Na coletiva, Abreu mostrou ser o mesmo de sempre. Descontraído, de humor ácido, mas também sério e comprometido. Quando perguntei sobre o que ainda o movia pelo futebol e o que a bola representava para ele, Sebastián foi categórico como o italiano Arrigo Sacchi: “É a coisa mais importante dentre as coisas menos importantes da vida”. Completou dizendo que é apaixonado e que faz por manter essa chama acesa. Nem precisava se estender por mais 3 minutos como fez, seu olhar brilhava como os olhos de um garoto que ganha uma bola de aniversário.

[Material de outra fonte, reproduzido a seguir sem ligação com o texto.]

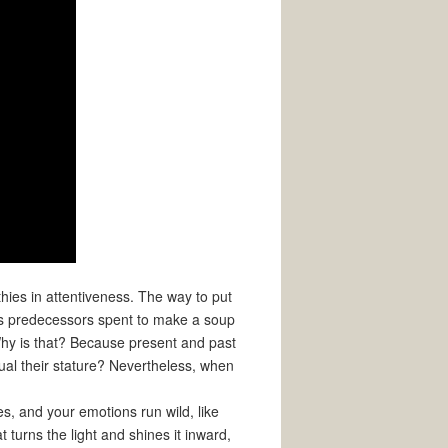
hies in attentiveness. The way to put
ne’s predecessors spent to make a soup
 Why is that? Because present and past
ual their stature? Nevertheless, when
ses, and your emotions run wild, like
turns the light and shines it inward,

Qual foi a última vez em que você foi dormir extasiado(a)? Em que você olhou para os céus e agradeceu por estar onde você está, vivendo aquilo que você viveu? Não sei vocês, mas nesta quarta-feira (10) eu me senti assim. Parecia que o destino, universo, ou qualquer outra força motora do cosmos, tornou a grama do Estádio Joaquim Portugal a mais verde do Campo das Vertentes. Enquanto caminhava pelo gramado ao lado do novo Camisa 13, perguntei o que ele achou da recepção e novamente não precisava de resposta, os olhos falavam por si.